| Exercise |
Up to and including the line that holds "Follow and uphold", print the data exactly from its first line; do not print the pictures.

| Material supplied |
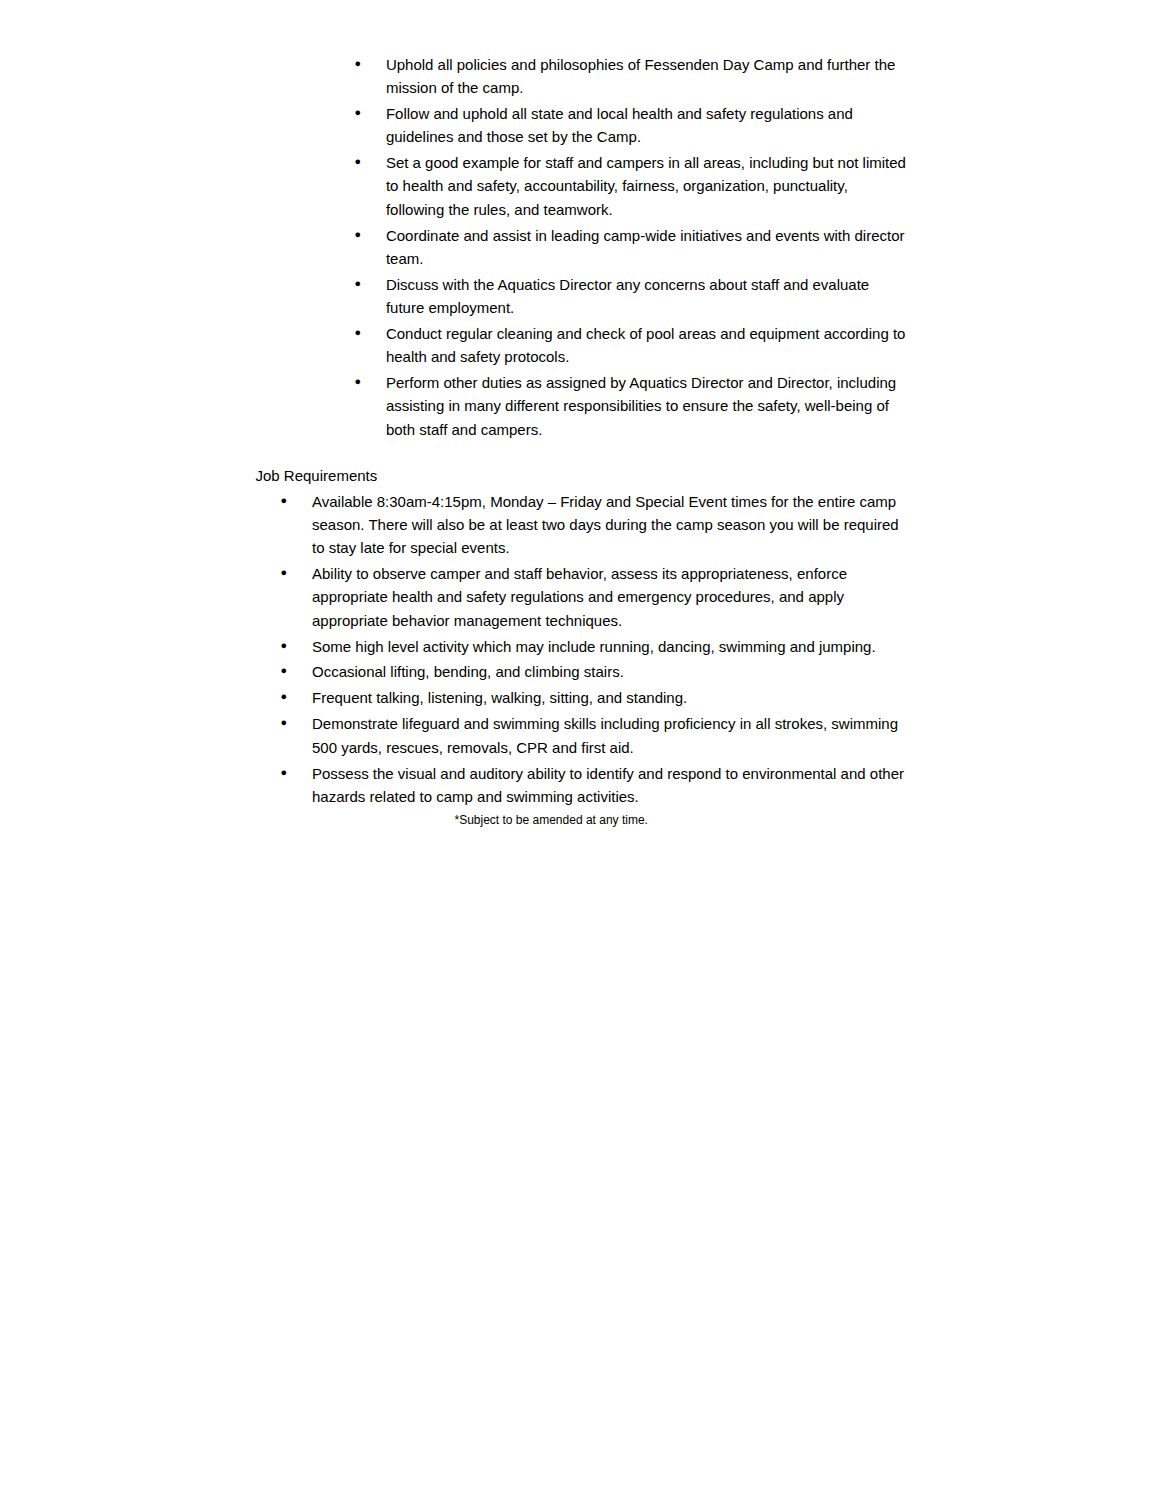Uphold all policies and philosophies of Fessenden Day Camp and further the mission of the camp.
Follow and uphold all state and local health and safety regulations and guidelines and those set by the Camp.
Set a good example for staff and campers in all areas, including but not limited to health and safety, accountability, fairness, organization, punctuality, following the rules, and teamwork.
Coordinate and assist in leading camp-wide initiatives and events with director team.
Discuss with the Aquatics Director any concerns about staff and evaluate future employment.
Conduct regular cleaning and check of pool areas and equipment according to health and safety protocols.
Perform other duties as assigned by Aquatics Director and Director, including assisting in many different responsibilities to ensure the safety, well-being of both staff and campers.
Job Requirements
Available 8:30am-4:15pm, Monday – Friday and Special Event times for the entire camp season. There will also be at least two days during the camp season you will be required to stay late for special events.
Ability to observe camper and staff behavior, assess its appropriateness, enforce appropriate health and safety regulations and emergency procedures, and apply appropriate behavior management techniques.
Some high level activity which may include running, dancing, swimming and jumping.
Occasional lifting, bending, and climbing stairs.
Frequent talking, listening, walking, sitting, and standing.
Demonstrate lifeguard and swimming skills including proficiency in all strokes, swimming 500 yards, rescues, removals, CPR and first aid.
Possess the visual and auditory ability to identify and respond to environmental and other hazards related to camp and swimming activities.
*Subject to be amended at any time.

| Written reply |
Uphold all policies and philosophies of Fessenden Day Camp and further the mission of the camp.
Follow and uphold all state and local health and safety regulations and guidelines and those set by the Camp.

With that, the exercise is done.